# crab claw meat



## willy appleseed (Jan 8, 2021)

I came into 2 1lb cans of pasturized crab claw meat anyone have any recipe ideas?


----------



## chef jimmyj (Jan 8, 2021)

Claw meat is Tasty and has a stronger flavor that Backfin. This recipe i developed for a restaurant i was running. The ingredients stand up to the Claw flavor...JJ

*Smoked Crab Cakes...Thriller not Filler!*

2Lb Crab Meat...picked over to remove any shell fragments...Try using a Black Light...Makes 'em GLOW!
2lg Eggs
1 C Real Mayo,
1C Panko Bread crumbs or 1/2C Plain or Seasoned Bread Crumbs. Add more if too wet to hold shape.
1/2C Scallion...Fine dice, about six each
1/2C Roasted/Peeled Red Pepper... Fine dice, one medium
2T Roasted Garlic...About 8-10 cloves mashed
2tsp Old Bay
1/2tsp Black Pepper
1T Lemon Juice

Cut the top off a head of Garlic place on Foil, drizzle with Olive Oil. Wrap the foil tightly around the garlic and roast at 350°F until soft and golden brown, about 1 hour. Let cool and squeeze the head to extract all the cloves. Mash with a fork.
Combine all but the Crab and rest 15 minutes for flavors to develop and Bread Crumbs to soften.
Gently fold in Crab Meat.

Measure out 4 ounce portions and form cakes. Place cakes on one of A-MAZE-N Products Q-MATZ or parchment lined sheet pan and smoke at 275 to 300°F 30 to 40 minutes with a mild smoke to an IT of 150°F.

- _DATA SECTION_:

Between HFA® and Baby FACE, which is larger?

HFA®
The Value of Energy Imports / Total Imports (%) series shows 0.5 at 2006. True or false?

- _EXERCISE_:
Pick up the crab claw meat thread after its last sentence and continue it. The lines above come from a different source than the crab claw meat thread.

- _OUTPUT OF THE TASK_:
Or Bake in a 350°F Oven to an Internal Temp (IT) of 150°F or until golden brown. These are good Pan Fried too...

Makes about 12 each...JJ


----------



## jcam222 (Jan 8, 2021)

Sounds awesome JJ! Cool tip on the black light. Never knew that


----------



## cmayna (Jan 8, 2021)

Wife and I have been using the black light method to help find the thin white bone material for the past few years during the crab season.


----------



## Inscrutable (Jan 9, 2021)

The Crab Dip I make:

Melt a stick of unsalted butter
Saute 3/4 cup very finely diced onion until translucent
Add [email protected] cream cheese bar
Add 8oz shredded smoked Gouda
After melted, stir in:
1 lb crab meat
1/2 t salt
1 T sherry
dash tabasco or Franks
 dash cayenne pepper

Baguette sliced ~1/4” thick
Paint with EVOO
Sprinkle with sea salt
Bake or toast until lightly browned


----------



## Inscrutable (Jan 9, 2021)

+1 on the black light tip ... never woulda thought of that ... too bad tossed that out with my college days posters


----------



## willy appleseed (Jan 9, 2021)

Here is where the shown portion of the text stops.